The first scheme is exemplified by a project, in which a group of UIC faculty collaborates with a group of counterpart scientists or an institution in a biodiversity-rich country, which also supplies the plant genetic material. If a compound is discovered and patent protection is sought, the co-authorship of the patent will take into account and may include a scientist from that country, as inventors, if this scientist played an inventive role in the invention. Following the filing of the patent by the UIC, licensing of the invention will be offered to a pharmaceutical firm. If eventually a drug goes onto the market as a result of the licensing process, the UIC will receive a stream of royalties. Costs for the original patenting process and for the establishment of a Trust Fund are to be paid by UIC. The net royalty income is then split 50-50 between a common fund and a Trust Fund. Income to go to the Trust Fund is intended solely to be returned to the country of origin of the genetic material, while the common fund is to be distributed as follows: (a) to the collaborating institutions (20%), who will divide the share based on agreed proportions among themselves, namely, between the PCRPS in the US, and the foreign institution or institutions; (b) to the inventors (40%), who will divide this amount among themselves; and (c) to the University of Illinois at Chicago (40%) to cover University expenditures in the form of their researchers’ time, facilities used, and administrative and legal costs. In this scenario, the total amount of funds that will go back to the source country will be: funds from the Trust Fund plus the share of the source country institution, for a total of about 55%, if no inventor share from the source country is involved, or higher, if one or more of the inventors is from the source country institution; the exact percentage will depend upon the number of inventors.

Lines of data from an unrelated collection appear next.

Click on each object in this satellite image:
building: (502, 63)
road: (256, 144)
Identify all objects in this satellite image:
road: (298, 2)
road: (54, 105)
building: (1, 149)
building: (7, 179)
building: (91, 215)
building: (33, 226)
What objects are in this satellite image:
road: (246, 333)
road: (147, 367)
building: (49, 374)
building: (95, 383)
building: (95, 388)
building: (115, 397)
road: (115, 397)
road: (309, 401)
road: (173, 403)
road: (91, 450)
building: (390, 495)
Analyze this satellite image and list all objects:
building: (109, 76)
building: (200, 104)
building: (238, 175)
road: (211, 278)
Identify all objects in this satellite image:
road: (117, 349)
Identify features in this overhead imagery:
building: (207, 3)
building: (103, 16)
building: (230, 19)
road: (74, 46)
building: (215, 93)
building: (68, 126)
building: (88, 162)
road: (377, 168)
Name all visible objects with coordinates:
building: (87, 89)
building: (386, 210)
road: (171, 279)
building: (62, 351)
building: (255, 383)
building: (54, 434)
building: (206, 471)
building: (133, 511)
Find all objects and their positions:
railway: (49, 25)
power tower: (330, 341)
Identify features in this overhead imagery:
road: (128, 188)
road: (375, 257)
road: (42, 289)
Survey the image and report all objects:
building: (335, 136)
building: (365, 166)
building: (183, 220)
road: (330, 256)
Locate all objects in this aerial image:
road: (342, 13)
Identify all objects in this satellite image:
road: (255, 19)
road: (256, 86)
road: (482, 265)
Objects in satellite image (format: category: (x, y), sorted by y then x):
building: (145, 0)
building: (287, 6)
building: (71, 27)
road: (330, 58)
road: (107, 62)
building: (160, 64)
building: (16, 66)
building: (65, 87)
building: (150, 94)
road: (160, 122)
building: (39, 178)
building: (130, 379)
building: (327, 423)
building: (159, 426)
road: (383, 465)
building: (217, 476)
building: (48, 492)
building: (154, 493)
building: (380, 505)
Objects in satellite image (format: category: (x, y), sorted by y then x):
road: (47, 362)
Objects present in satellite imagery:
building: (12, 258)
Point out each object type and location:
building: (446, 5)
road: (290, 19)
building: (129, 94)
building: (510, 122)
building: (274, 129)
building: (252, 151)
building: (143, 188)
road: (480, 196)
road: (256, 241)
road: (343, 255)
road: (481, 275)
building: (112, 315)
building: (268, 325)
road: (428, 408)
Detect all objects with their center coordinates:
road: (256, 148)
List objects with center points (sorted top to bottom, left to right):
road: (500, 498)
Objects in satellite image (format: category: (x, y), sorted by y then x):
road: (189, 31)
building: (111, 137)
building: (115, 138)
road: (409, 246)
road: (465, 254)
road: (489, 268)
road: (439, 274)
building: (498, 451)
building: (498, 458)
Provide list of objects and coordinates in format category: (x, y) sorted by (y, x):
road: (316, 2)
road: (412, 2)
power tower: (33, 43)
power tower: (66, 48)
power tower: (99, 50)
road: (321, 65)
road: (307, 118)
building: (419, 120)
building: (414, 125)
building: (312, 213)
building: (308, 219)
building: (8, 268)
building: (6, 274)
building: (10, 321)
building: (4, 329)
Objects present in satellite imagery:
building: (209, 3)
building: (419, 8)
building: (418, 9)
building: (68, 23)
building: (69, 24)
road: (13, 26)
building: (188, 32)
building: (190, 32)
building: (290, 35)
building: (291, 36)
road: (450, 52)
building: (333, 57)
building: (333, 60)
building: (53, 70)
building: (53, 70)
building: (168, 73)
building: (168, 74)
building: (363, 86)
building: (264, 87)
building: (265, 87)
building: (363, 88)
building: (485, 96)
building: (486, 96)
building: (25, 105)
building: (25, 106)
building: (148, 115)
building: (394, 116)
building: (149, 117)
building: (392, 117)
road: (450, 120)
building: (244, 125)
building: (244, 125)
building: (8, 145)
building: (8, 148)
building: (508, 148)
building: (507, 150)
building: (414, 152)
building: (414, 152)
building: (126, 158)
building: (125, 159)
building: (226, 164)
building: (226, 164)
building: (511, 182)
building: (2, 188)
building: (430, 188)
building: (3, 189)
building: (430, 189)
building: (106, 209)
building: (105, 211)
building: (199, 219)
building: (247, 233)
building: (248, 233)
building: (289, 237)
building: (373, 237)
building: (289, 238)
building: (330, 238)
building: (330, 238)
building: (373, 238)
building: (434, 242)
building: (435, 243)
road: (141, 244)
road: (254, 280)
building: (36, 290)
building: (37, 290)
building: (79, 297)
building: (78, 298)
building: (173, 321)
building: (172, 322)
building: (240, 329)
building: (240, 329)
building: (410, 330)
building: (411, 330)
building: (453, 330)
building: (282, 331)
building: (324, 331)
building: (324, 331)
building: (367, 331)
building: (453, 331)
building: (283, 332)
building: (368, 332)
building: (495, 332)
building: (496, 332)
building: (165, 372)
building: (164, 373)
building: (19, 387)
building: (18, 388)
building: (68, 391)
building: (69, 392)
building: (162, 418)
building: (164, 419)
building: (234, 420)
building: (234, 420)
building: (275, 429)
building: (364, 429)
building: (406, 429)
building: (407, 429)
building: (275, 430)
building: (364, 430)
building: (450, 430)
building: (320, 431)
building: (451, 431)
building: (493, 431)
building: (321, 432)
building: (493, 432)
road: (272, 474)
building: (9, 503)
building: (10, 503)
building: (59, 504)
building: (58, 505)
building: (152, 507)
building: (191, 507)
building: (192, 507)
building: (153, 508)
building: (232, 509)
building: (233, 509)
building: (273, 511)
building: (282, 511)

SCHEME 1: ROYALTIES SHARING IN THE EVENT THAT UIC DISCOVERS AND CHARACTERIZES A COMPOUND AND A PHARMACEUTICAL COMPANY DEVELOPS THE DRUG
SCHEME 2: ROYALTIES SHARING IN THE EVENT THAT A PHARMACEUTICAL COMPANY DISCOVERS A COMPOUND, CHARACTERIZES IT AND DEVELOPS THE DRUG
The second scheme is exemplified by a project, in which a group of UIC faculty collaborates with a counterpart institution, which supplies the genetic material for the drug discovery process, and an industrial partner, in which the industrial partner undertakes both the discovery and the development of the drug. In this scenario, if a drug is discovered and developed by the company, and a product goes onto the market, the UIC will receive royalties from the pharmaceutical company. Again, initial UIC costs are deducted. The net royalty income is then split 50-50 between a common fund and a Trust Fund. Income to go to the Trust Fund is intended solely to be returned to the country of origin of the genetic material, while the common fund is to be distributed as follows: (a) to the collaborating foreign institution (40%); (b) to the PCRPS (20%); and to the University of Illinois at Chicago (40%). A bigger percentage is destined for the collaborating foreign institution to justify research effort, inventiveness equivalent and contribution of the genetic material. In this scenario, the total amount of funds that will go back to the source country will be: funds from the Trust Fund plus the share of the source country institution, for a total of 68% or higher, depending on the total amount of royalty payment.